## WHAT THE TASK REQUIRES
Set down each of the following items again word for word, leaving out the pictures.

DATA PROVIDED Start Marker

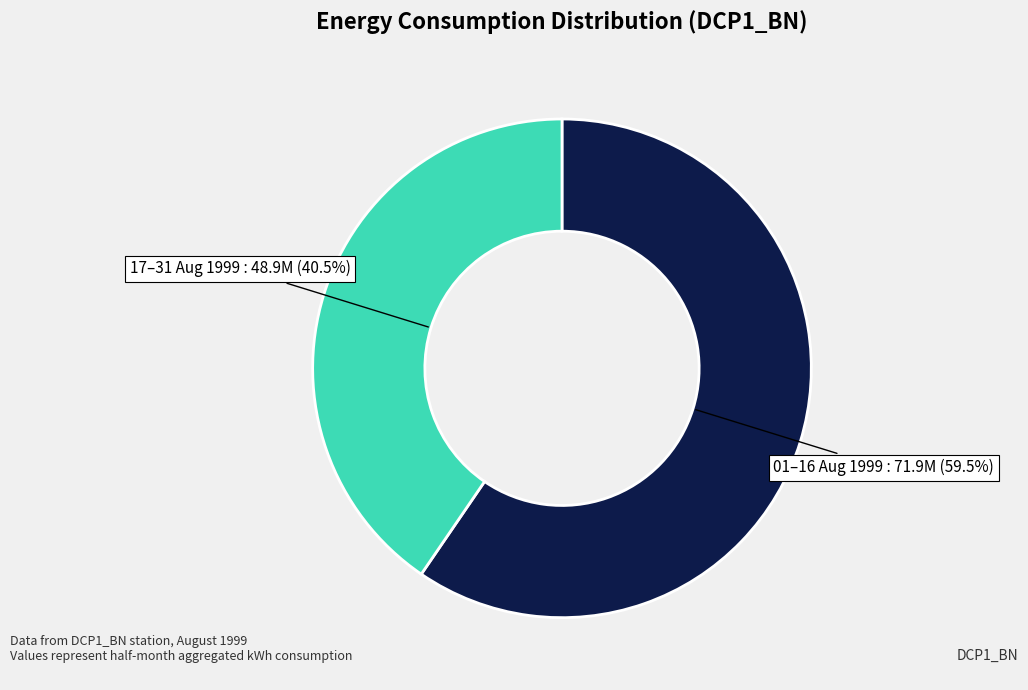

Does any single category account for the majority?

Yes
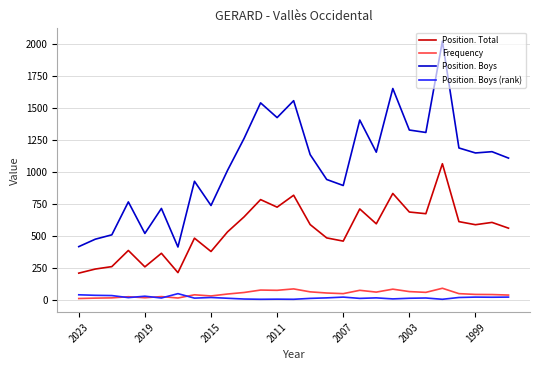

What is the maximum value for Position. Boys (rank)?

52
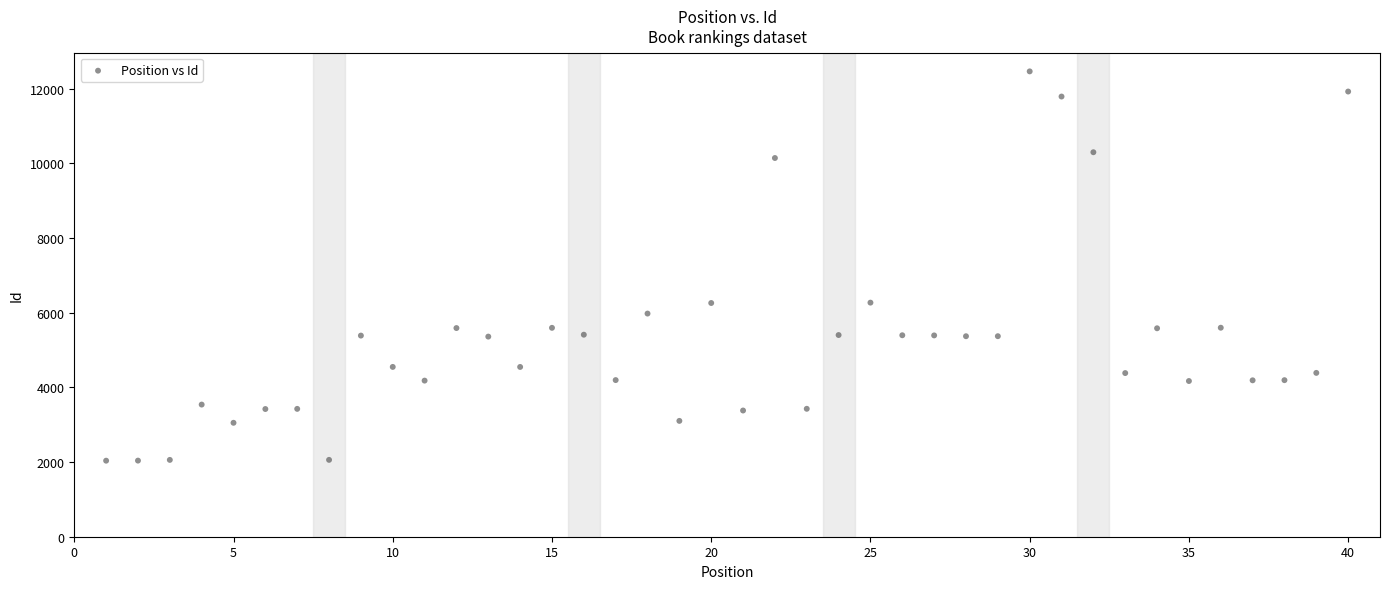

What is the range of X values (max minus min)?

39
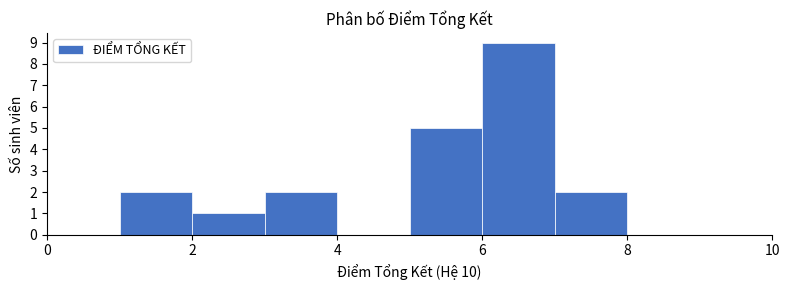

Reading left to right, list every bar in this chart as the range it spans on the x-axis followed by its height. The values are not printed on the chart, so give them approximately, as read against the axis.

0 to 1: 0
1 to 2: 2
2 to 3: 1
3 to 4: 2
4 to 5: 0
5 to 6: 5
6 to 7: 9
7 to 8: 2
8 to 9: 0
9 to 10: 0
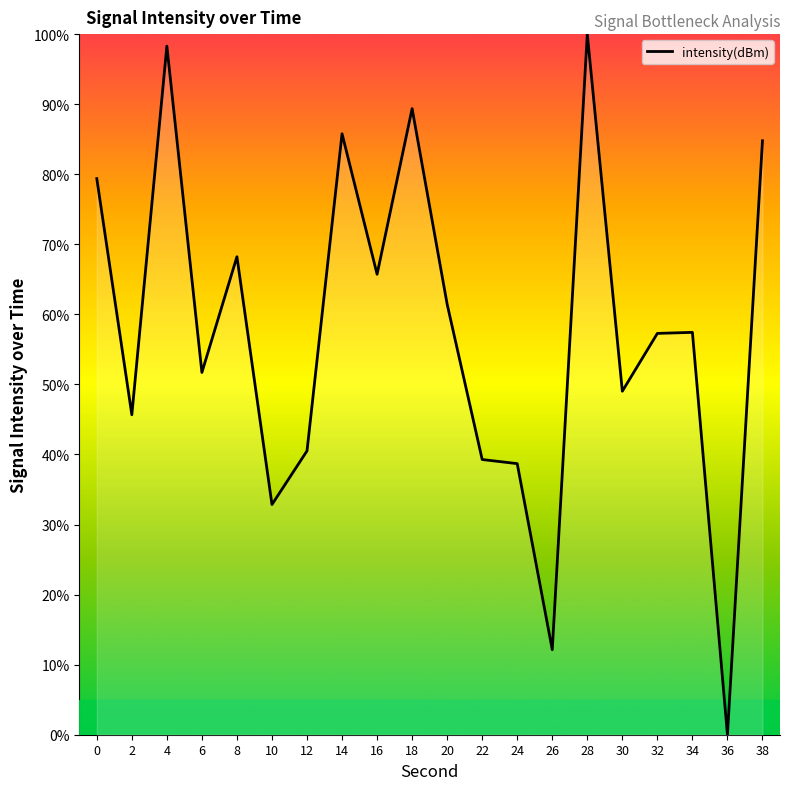

What is the difference between the second highest and second lowest values?

86.2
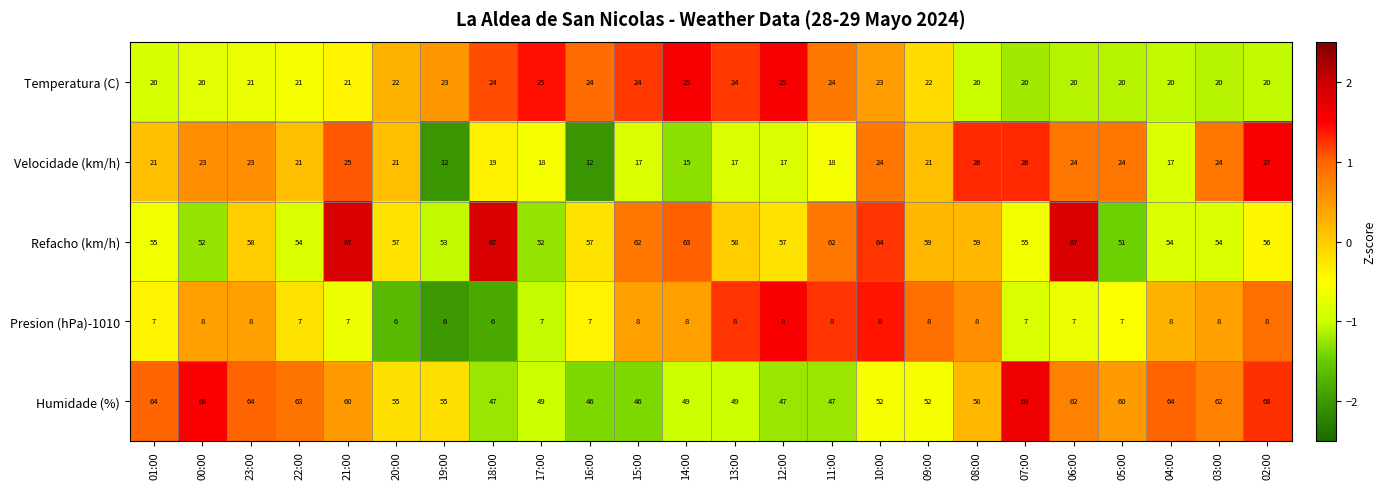

Which series has the largest range (max minus min)?

Humidade (%)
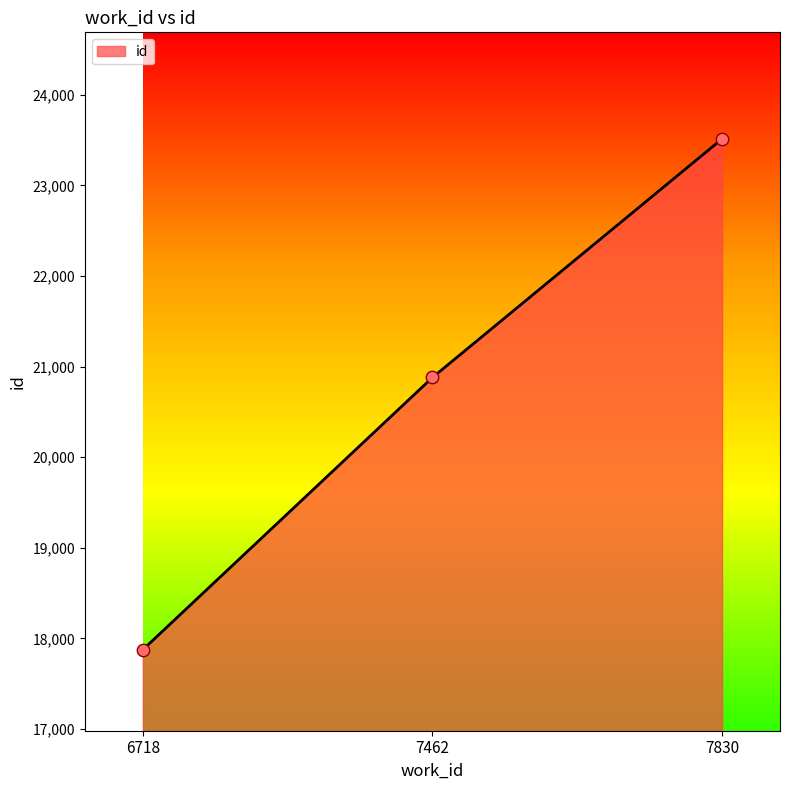

Approximately how many times larger is the value at 7830 compared to 6718?

1.3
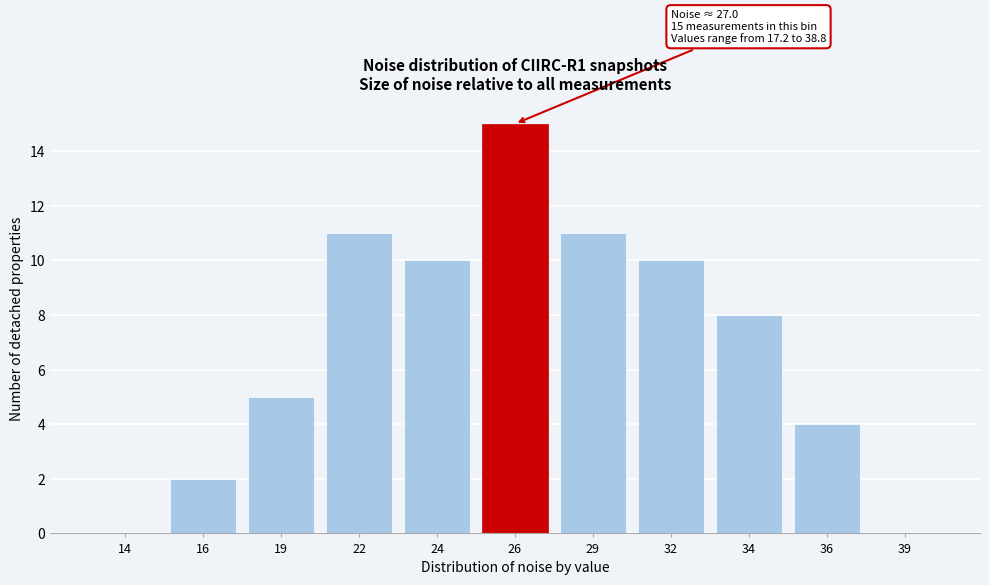

Reading left to right, what are all the values shown in this chart?

14=0	16=2	19=5	22=11	24=10	26=15	29=11	32=10	34=8	36=4	39=0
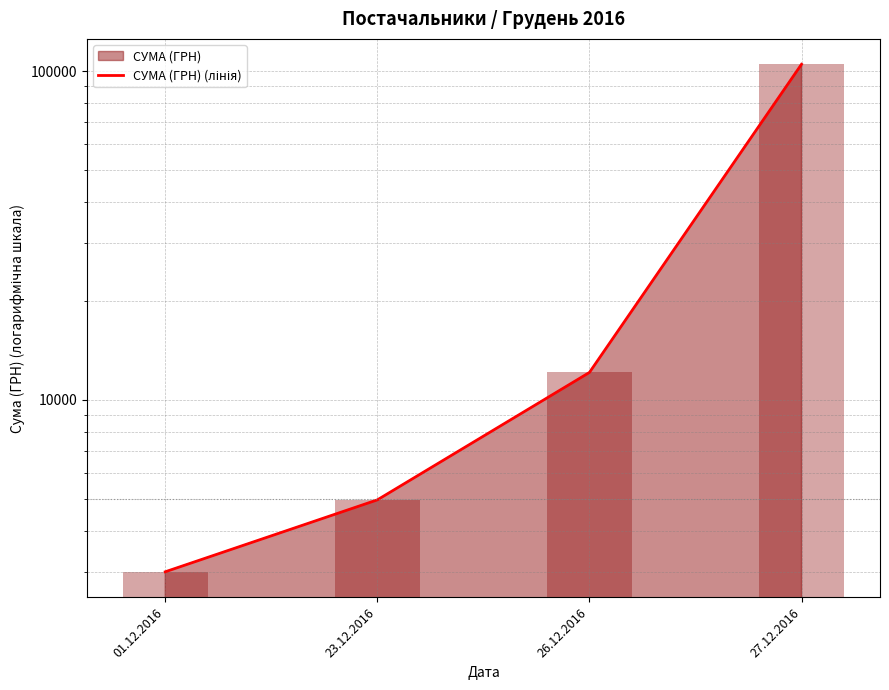

What is the average value?

31241.4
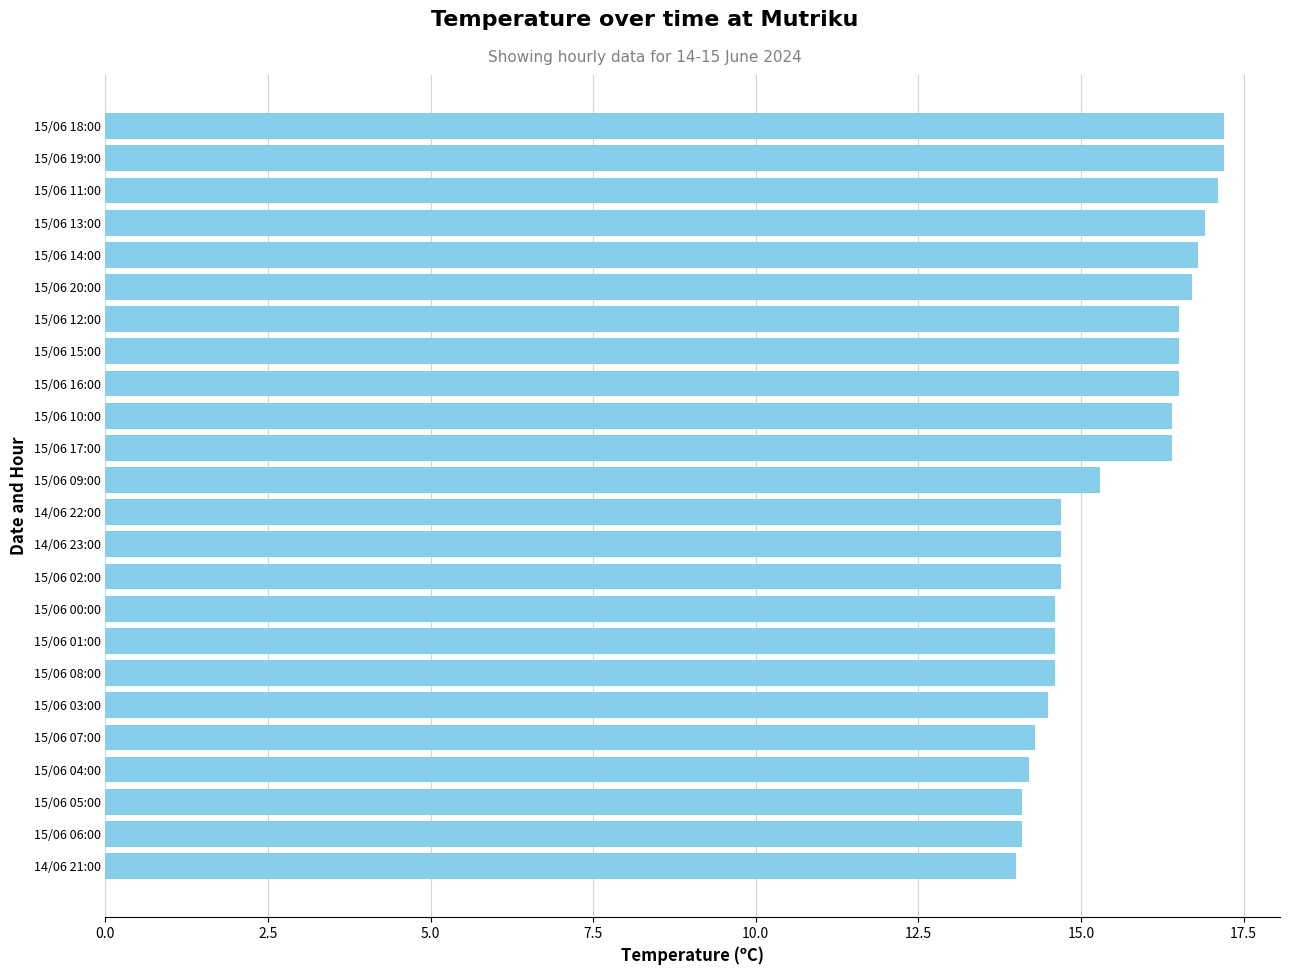

The value at 15/06 17:00 is 6.5. True or false?

False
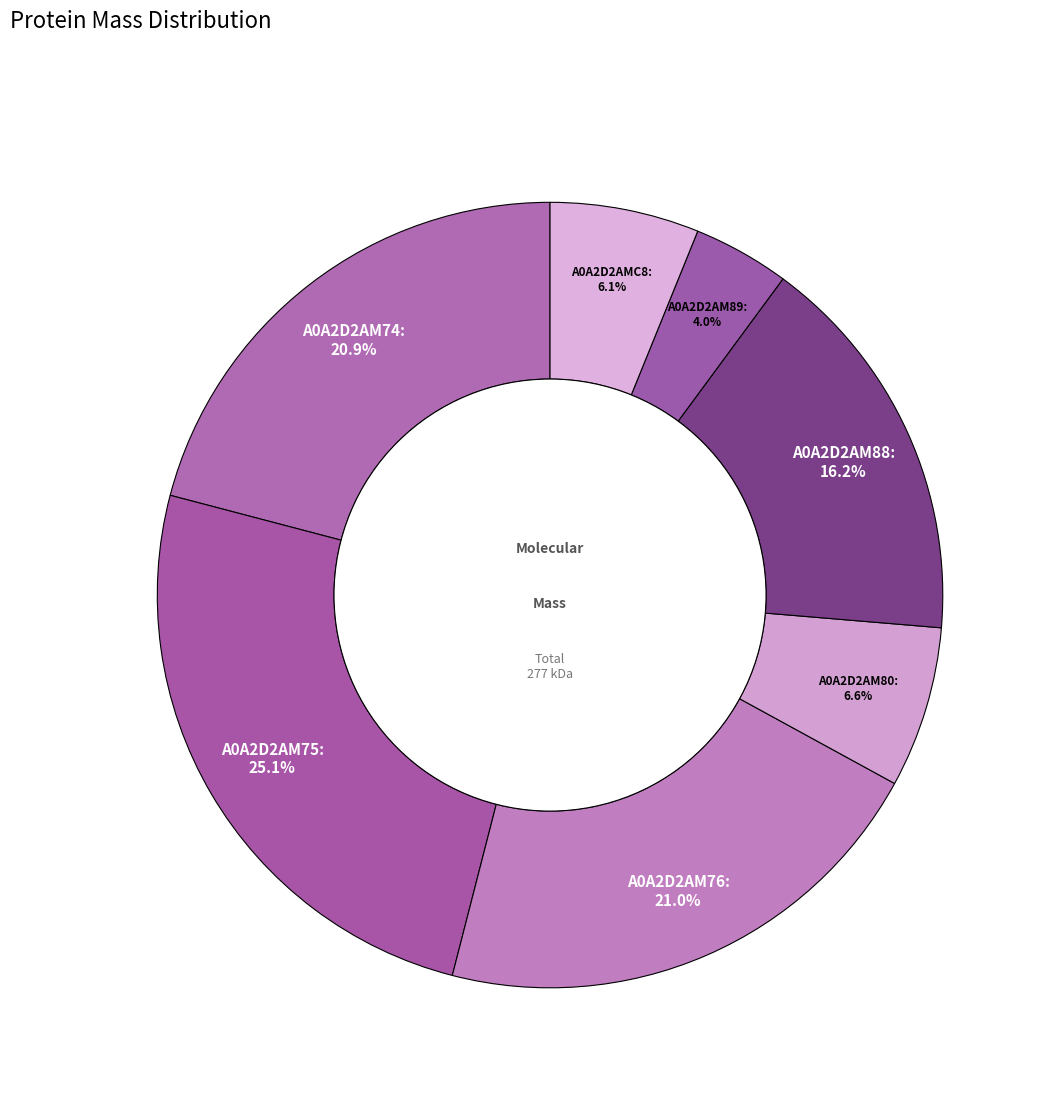

What is the smallest slice in the pie chart?

A0A2D2AM89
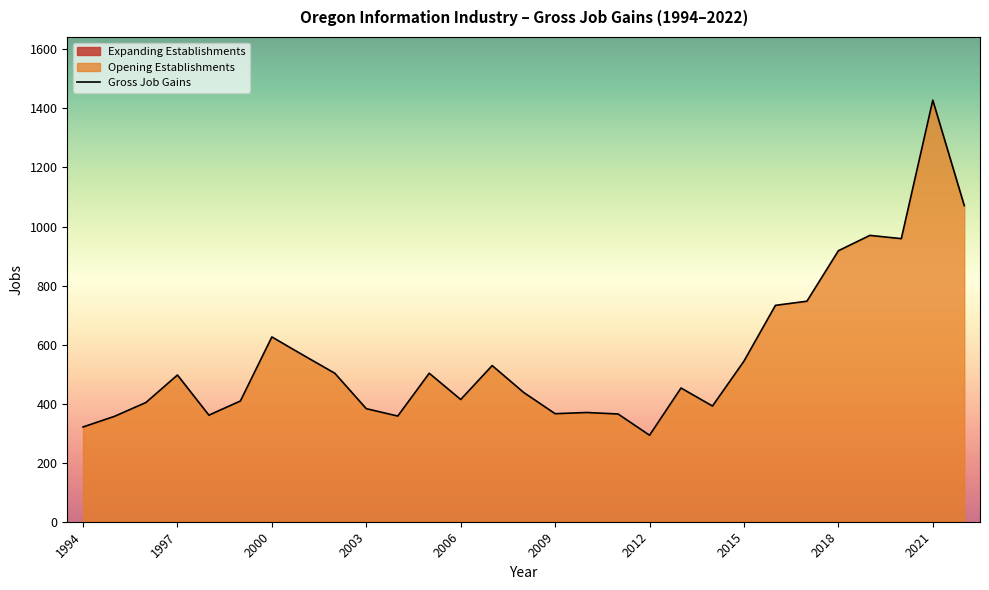

Is it true that Gross Job Gains equals 358 at 2000?

False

DATA PROVIDED End Marker

## RESULT FOR THIS EXERCISE
Does any single category account for the majority?

Yes

What is the maximum value for Position. Boys (rank)?

52

What is the range of X values (max minus min)?

39

Reading left to right, list every bar in this chart as the range it spans on the x-axis followed by its height. The values are not printed on the chart, so give them approximately, as read against the axis.

0 to 1: 0
1 to 2: 2
2 to 3: 1
3 to 4: 2
4 to 5: 0
5 to 6: 5
6 to 7: 9
7 to 8: 2
8 to 9: 0
9 to 10: 0

What is the difference between the second highest and second lowest values?

86.2

Which series has the largest range (max minus min)?

Humidade (%)

Approximately how many times larger is the value at 7830 compared to 6718?

1.3

Reading left to right, what are all the values shown in this chart?

14=0	16=2	19=5	22=11	24=10	26=15	29=11	32=10	34=8	36=4	39=0

What is the average value?

31241.4

The value at 15/06 17:00 is 6.5. True or false?

False

What is the smallest slice in the pie chart?

A0A2D2AM89

Is it true that Gross Job Gains equals 358 at 2000?

False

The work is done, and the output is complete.